DATASET CONTENT:
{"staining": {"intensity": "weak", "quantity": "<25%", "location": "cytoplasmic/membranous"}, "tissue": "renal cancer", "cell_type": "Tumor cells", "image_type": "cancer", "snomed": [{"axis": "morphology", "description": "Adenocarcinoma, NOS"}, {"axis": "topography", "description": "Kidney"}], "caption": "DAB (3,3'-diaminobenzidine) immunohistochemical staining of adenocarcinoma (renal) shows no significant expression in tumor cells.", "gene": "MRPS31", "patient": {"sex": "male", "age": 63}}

---

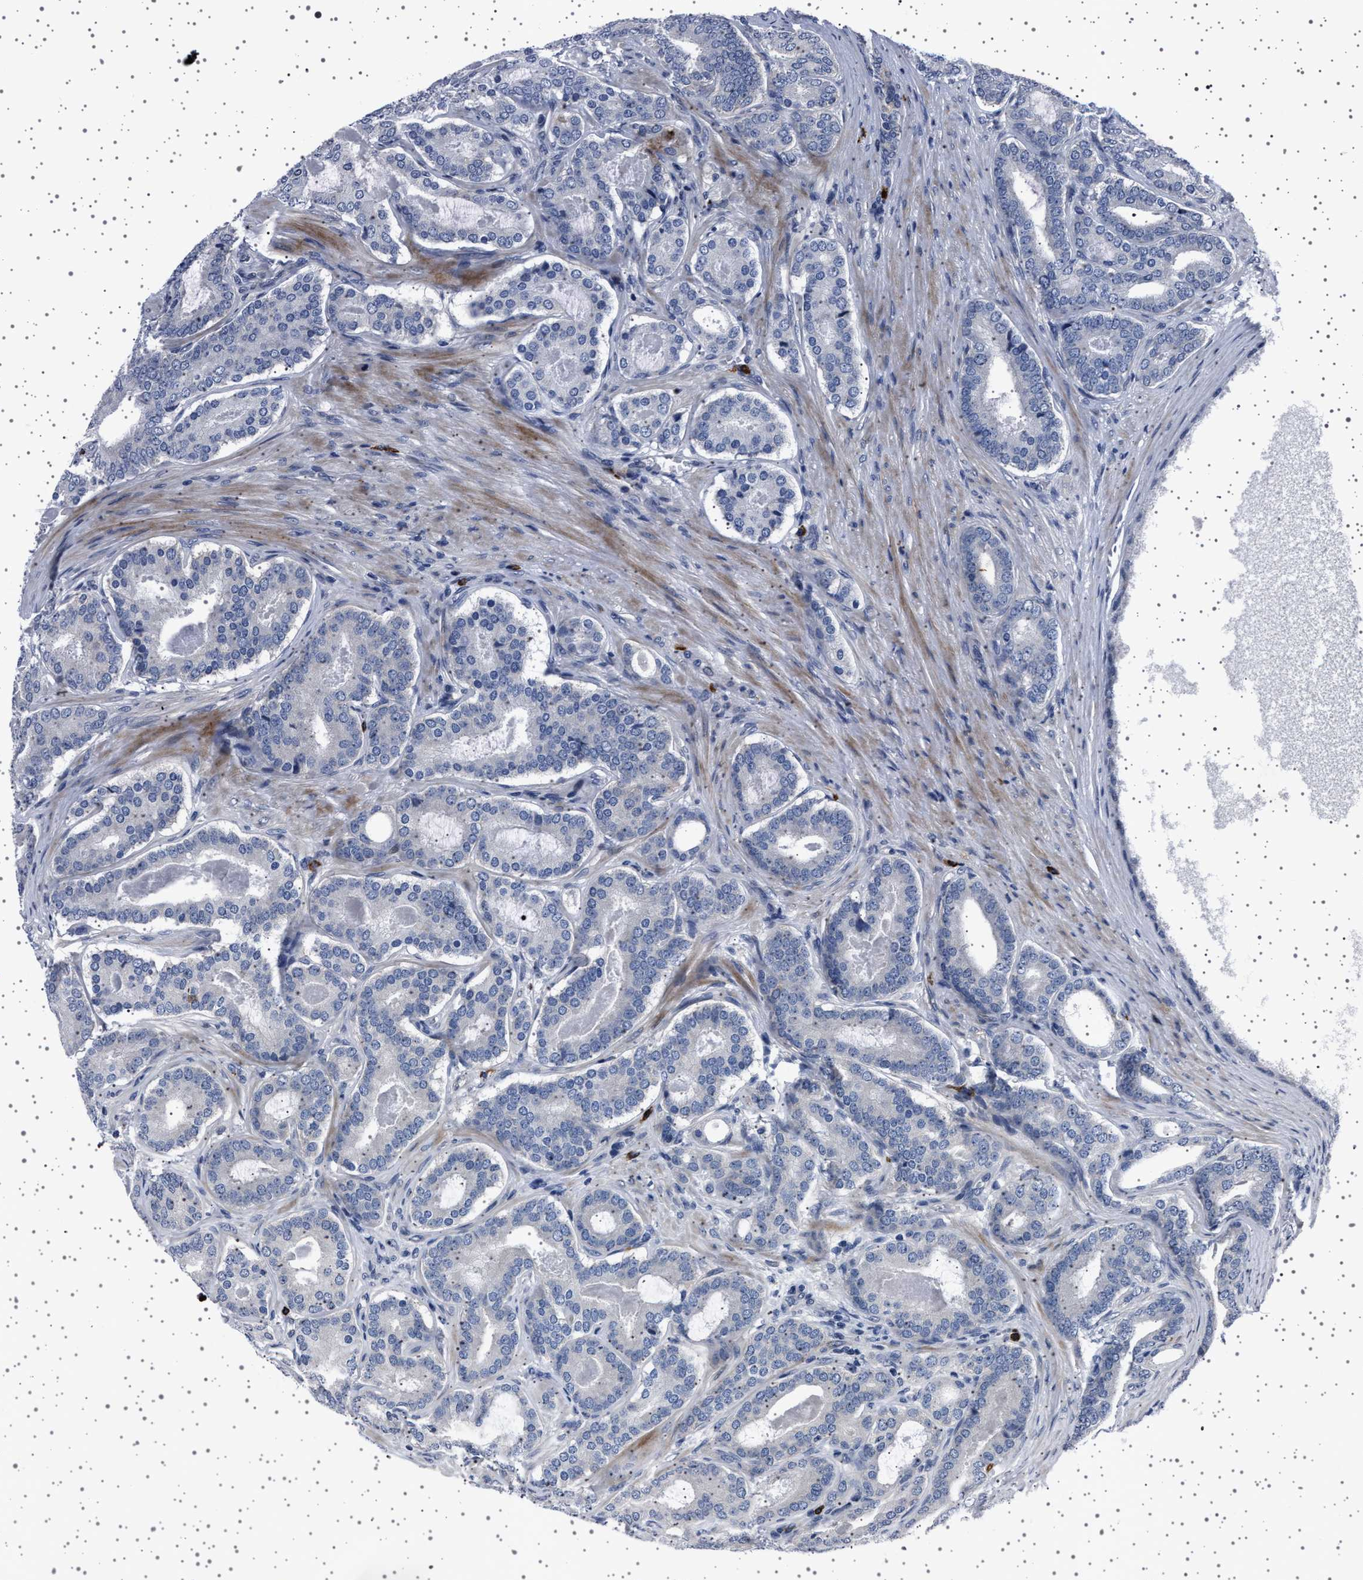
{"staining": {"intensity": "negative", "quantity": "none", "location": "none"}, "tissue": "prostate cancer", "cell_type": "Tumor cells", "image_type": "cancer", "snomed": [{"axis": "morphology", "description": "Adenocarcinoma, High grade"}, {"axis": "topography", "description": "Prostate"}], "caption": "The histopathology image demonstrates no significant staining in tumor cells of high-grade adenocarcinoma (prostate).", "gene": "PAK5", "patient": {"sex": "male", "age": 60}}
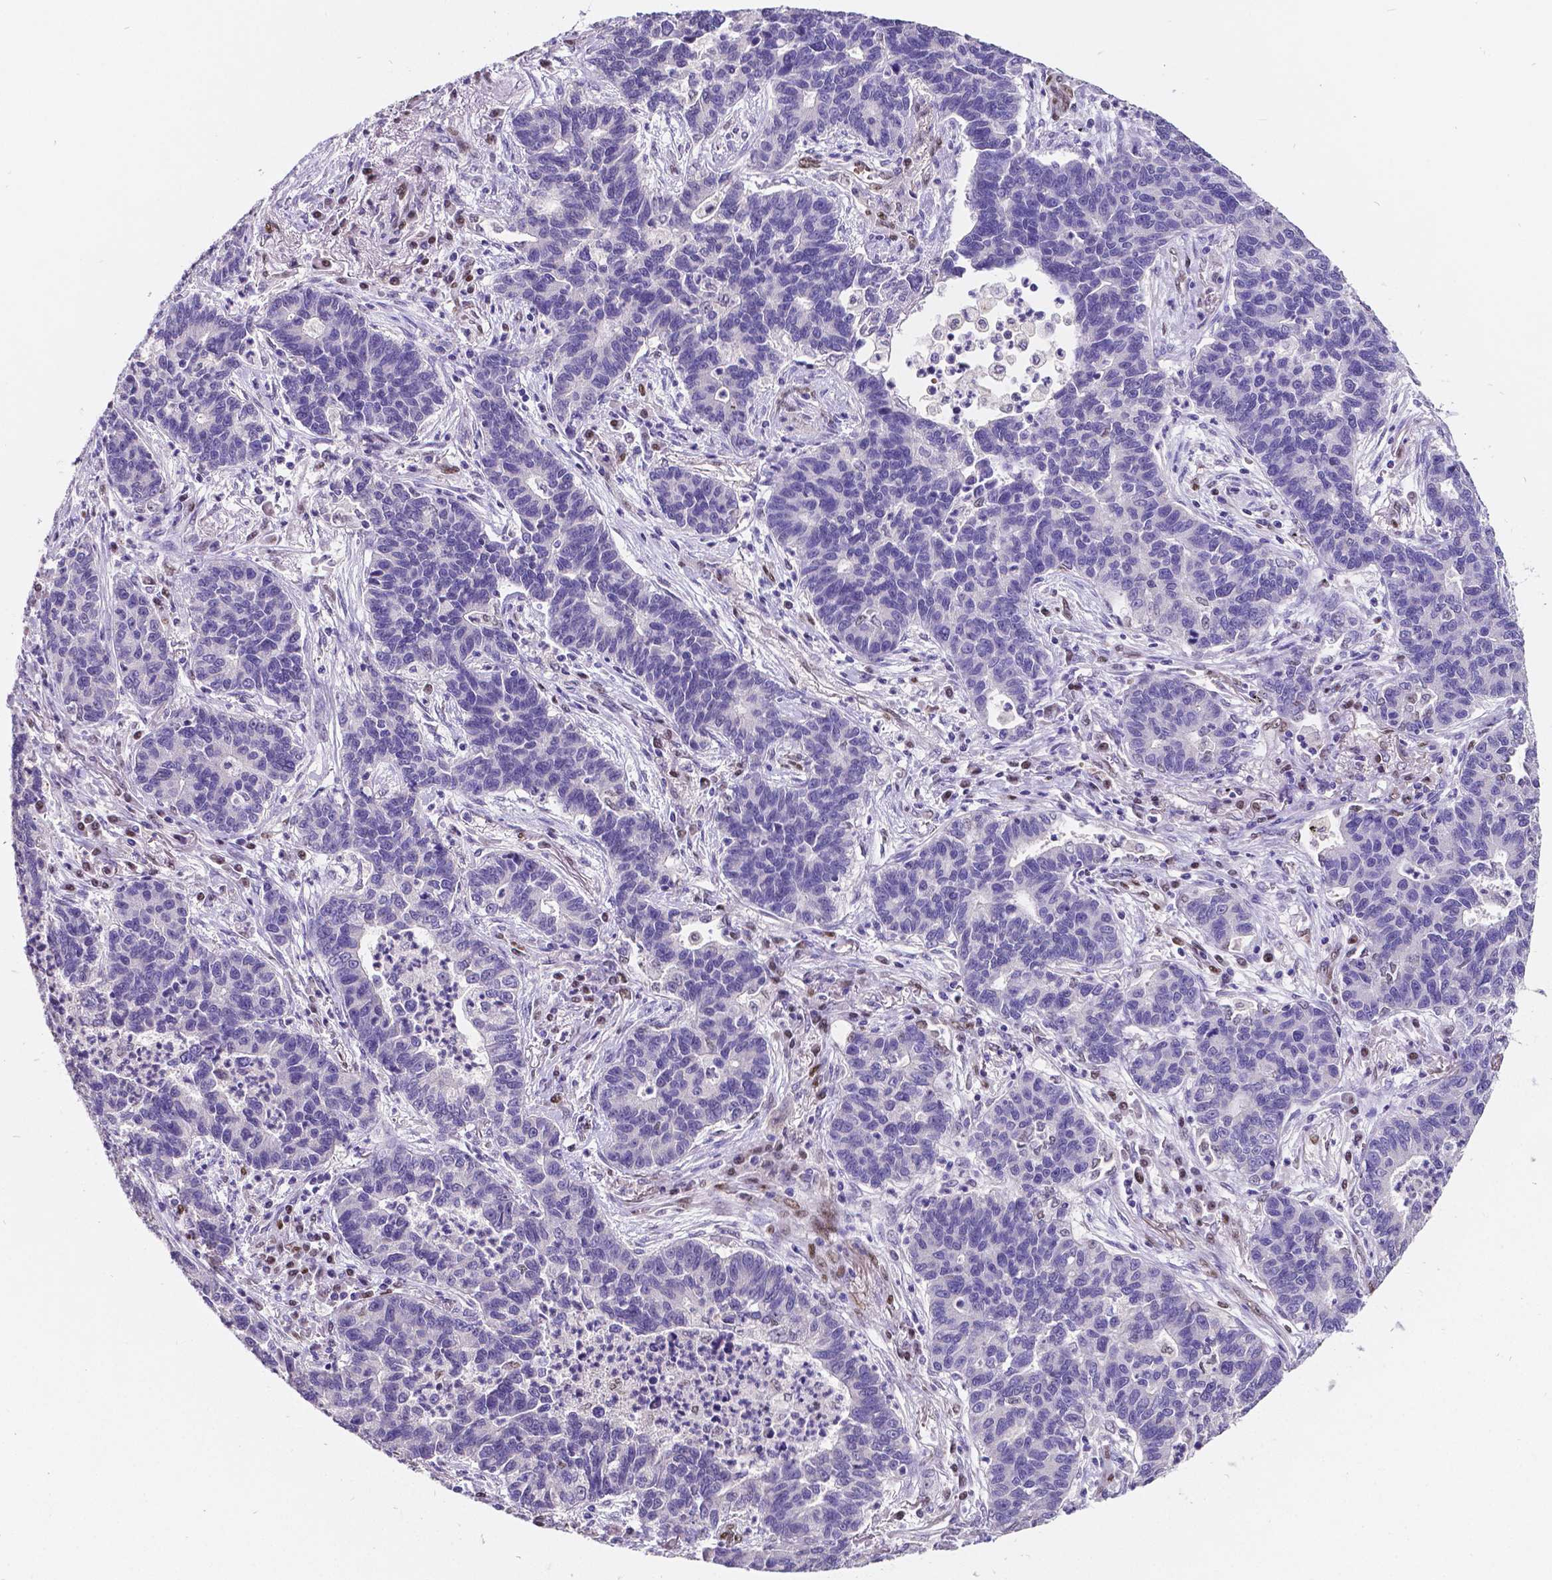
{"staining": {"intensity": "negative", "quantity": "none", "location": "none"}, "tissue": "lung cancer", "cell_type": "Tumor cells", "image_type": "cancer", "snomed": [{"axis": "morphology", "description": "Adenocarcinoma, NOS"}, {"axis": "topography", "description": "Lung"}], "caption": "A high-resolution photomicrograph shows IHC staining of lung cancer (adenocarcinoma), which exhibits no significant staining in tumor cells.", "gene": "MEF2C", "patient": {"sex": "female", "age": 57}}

WHAT YOU SHOULD DO: Would you please copy every line in the data that contains the word "high"?

EXERCISE ANSWER:
{"staining": {"intensity": "negative", "quantity": "none", "location": "none"}, "tissue": "prostate cancer", "cell_type": "Tumor cells", "image_type": "cancer", "snomed": [{"axis": "morphology", "description": "Adenocarcinoma, High grade"}, {"axis": "topography", "description": "Prostate"}], "caption": "The histopathology image demonstrates no significant staining in tumor cells of high-grade adenocarcinoma (prostate).", "gene": "PAK5", "patient": {"sex": "male", "age": 60}}
{"staining": {"intensity": "negative", "quantity": "none", "location": "none"}, "tissue": "lung cancer", "cell_type": "Tumor cells", "image_type": "cancer", "snomed": [{"axis": "morphology", "description": "Adenocarcinoma, NOS"}, {"axis": "topography", "description": "Lung"}], "caption": "A high-resolution photomicrograph shows IHC staining of lung cancer (adenocarcinoma), which exhibits no significant staining in tumor cells.", "gene": "MEF2C", "patient": {"sex": "female", "age": 57}}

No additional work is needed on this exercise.